Un calme précaire est revenu sur les lieux où des policiers ont été postés pour éviter tout affrontement entre partisans de l' opposition et ceux de la mouvance présientielle. Dans un communiqué publié vendredi après-midi, le gouvernement guinéen dit avoir "constaté avec regret" face à ces incidents signalés dans certains quartiers de la capitale, qui ont fait suite ceux qui avaient été enregistrés lors des manifestations du 27 février.

Le gouvernement invite "l'ensemble de la population à garder le calme et la sérénité, afin que les forces de sécurité continuent leur mission de maintien de l'ordre", souligne le communiqué.

Il demande également à tous les Guinéens "de faire confiance à la justice qui prendra toutes les dispositions, afin que dans le cadre de la loi, tous les auteurs de délits de trouble à l'ordre public puissent répondre de leurs actes".

Le communiqué invite les citoyens "à la retenue, afin que la Guinée s'achemine vers la tenue d'élections législatives libres et transparentes", tout en réitérant "sa volonté de maintenir un dialogue avec l'ensemble des Guinéens, dans un climat démocratique et apaisé".

Le bureau du haut commissaire aux droits de l'homme de la Guinée a exprimé, pour sa part sa vive préoccupation face à la montée de la violence qu'engendrent les manifestations politiques.

Le bureau du haut commissaire déclaré avoir observé des actes de violences qui ont causé de nombreux blessés parmi les agents de sécurité et les manifestants dont certains seraient dans un état critique.

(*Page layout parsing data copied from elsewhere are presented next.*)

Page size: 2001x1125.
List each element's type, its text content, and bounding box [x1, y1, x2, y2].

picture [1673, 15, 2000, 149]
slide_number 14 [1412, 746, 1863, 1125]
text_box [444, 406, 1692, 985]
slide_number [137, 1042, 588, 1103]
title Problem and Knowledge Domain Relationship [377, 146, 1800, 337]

Il a affirmé condamner les violences et appeler toutes les parties prenantes à s'engager dans un dialogue constructif en vue de trouver des solutions idoines pour des élections apaisées.

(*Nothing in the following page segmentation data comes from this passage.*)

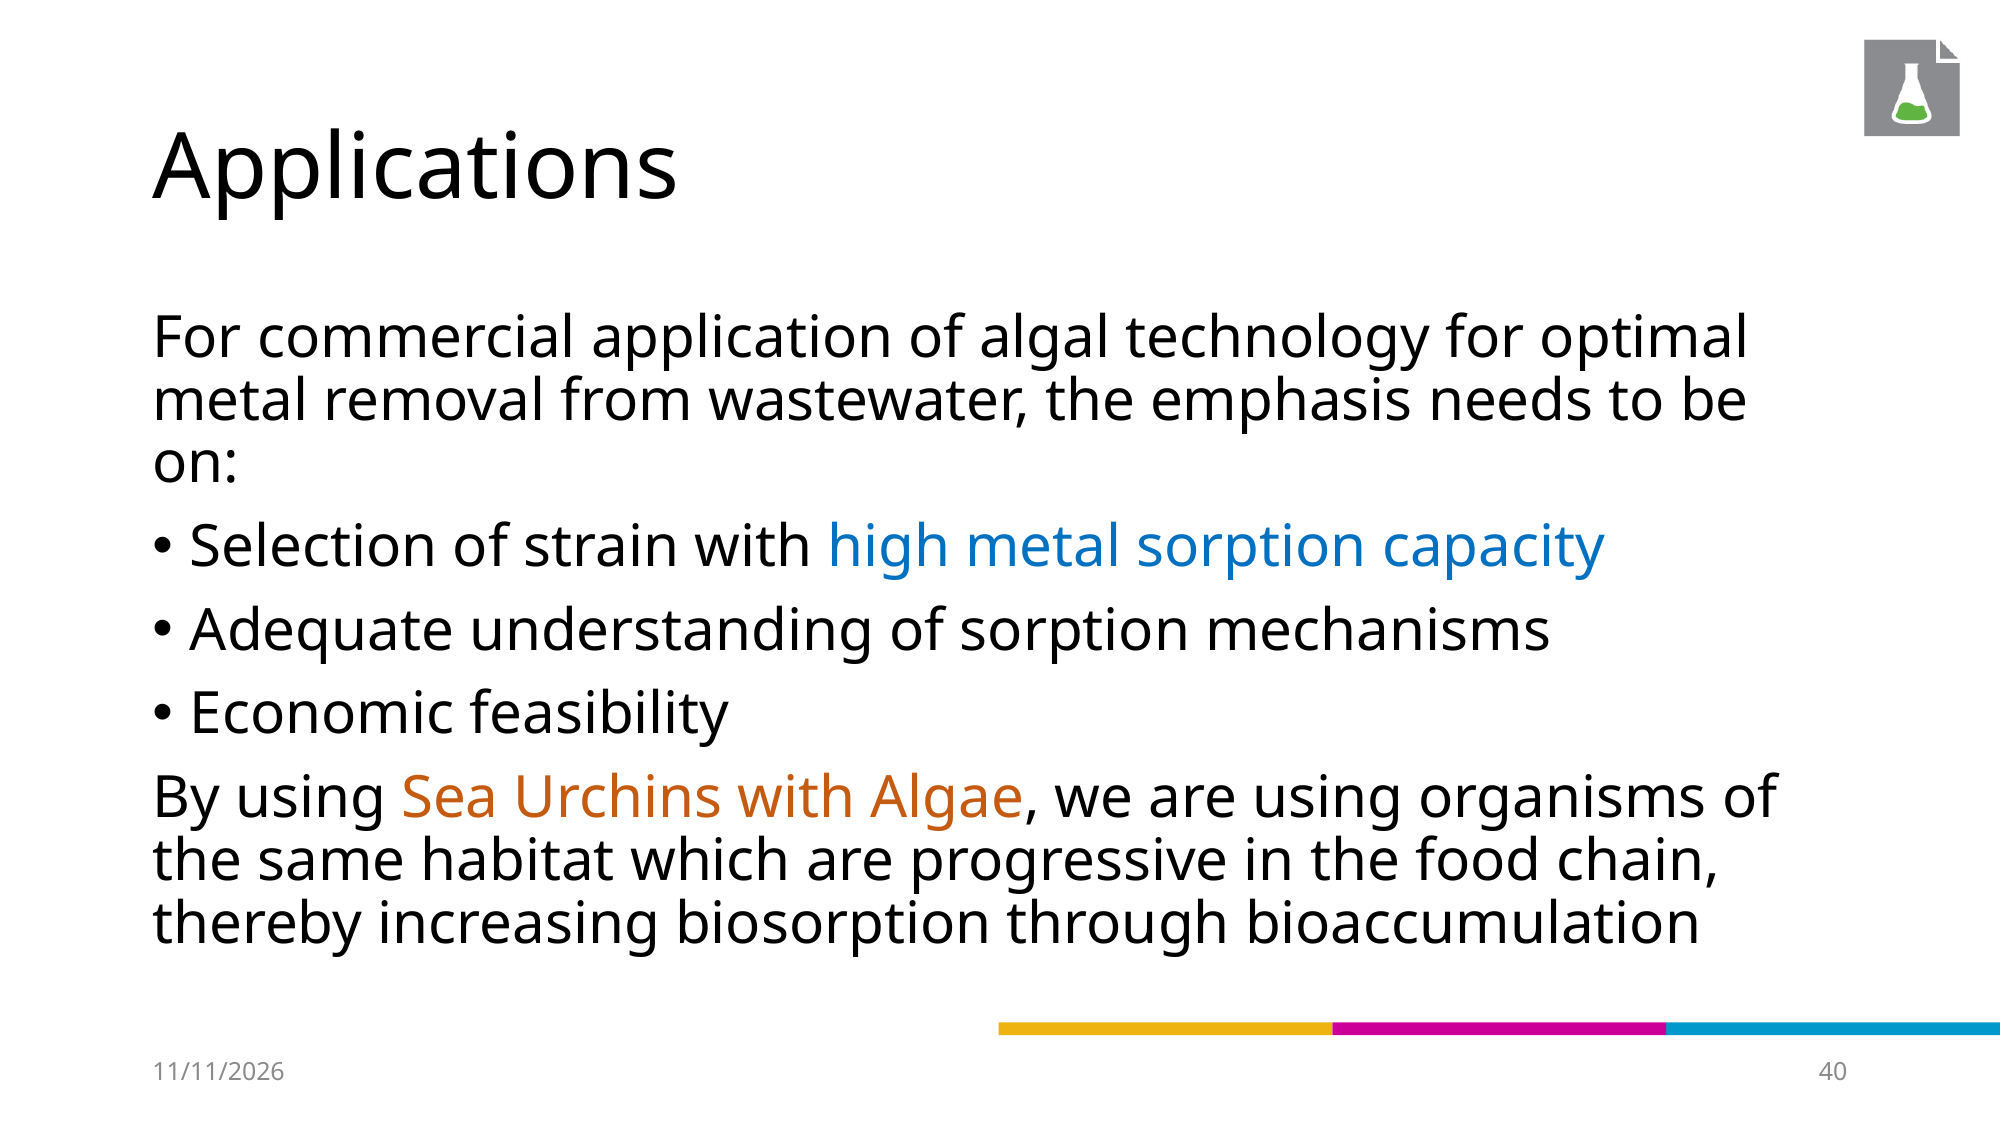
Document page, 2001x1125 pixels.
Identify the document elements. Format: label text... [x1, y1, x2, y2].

slide_number 40 [1412, 1042, 1863, 1103]
list For commercial application of algal technology for optimal metal removal from wastewater, the emphasis needs to be on: Selection of strain with high metal sorption capacity Adequate understanding of sorption mechanisms Economic feasibility By using Sea Urchins with Algae, we are using organisms of the same habitat which are progressive in the food chain, thereby increasing biosorption through bioaccumulation [137, 299, 1863, 1014]
picture [1862, 37, 1961, 137]
title Applications [137, 59, 1863, 278]
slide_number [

A Paris, un porte-parole du ministère français des Affaires étrangères a exhorté les acteurs politiques guinéens à faire preuve de retenue et à s'gengager dans le dialogue politique. " Seule la voix du dialogue permettra en effet de rétablir la confiance dans la perspective de la tenue des élections. Ces élections doivent être libres et transparentes", a indique le porte-parole du Quai d'Orsay.

Le gouvernement américain a aussi réagi face à la montée de la tension politique en Guinée, appelant à la non-violence et au soutien du processus démocratique pacifique en Guinée.

Dans un communiqué, un porte-parole a indiqué que "les Etats- Unis déplorent la violence qui a perturbé les manifestations politiques de Conakry en Guinée".

Le communiqué appelle "les partis politiques, les cadres du gouvernement, les forces de sécurité et la société civile à participer et à soutenir le processus démocratique et à s'engager à la non-violence tout au long du cycle électoral".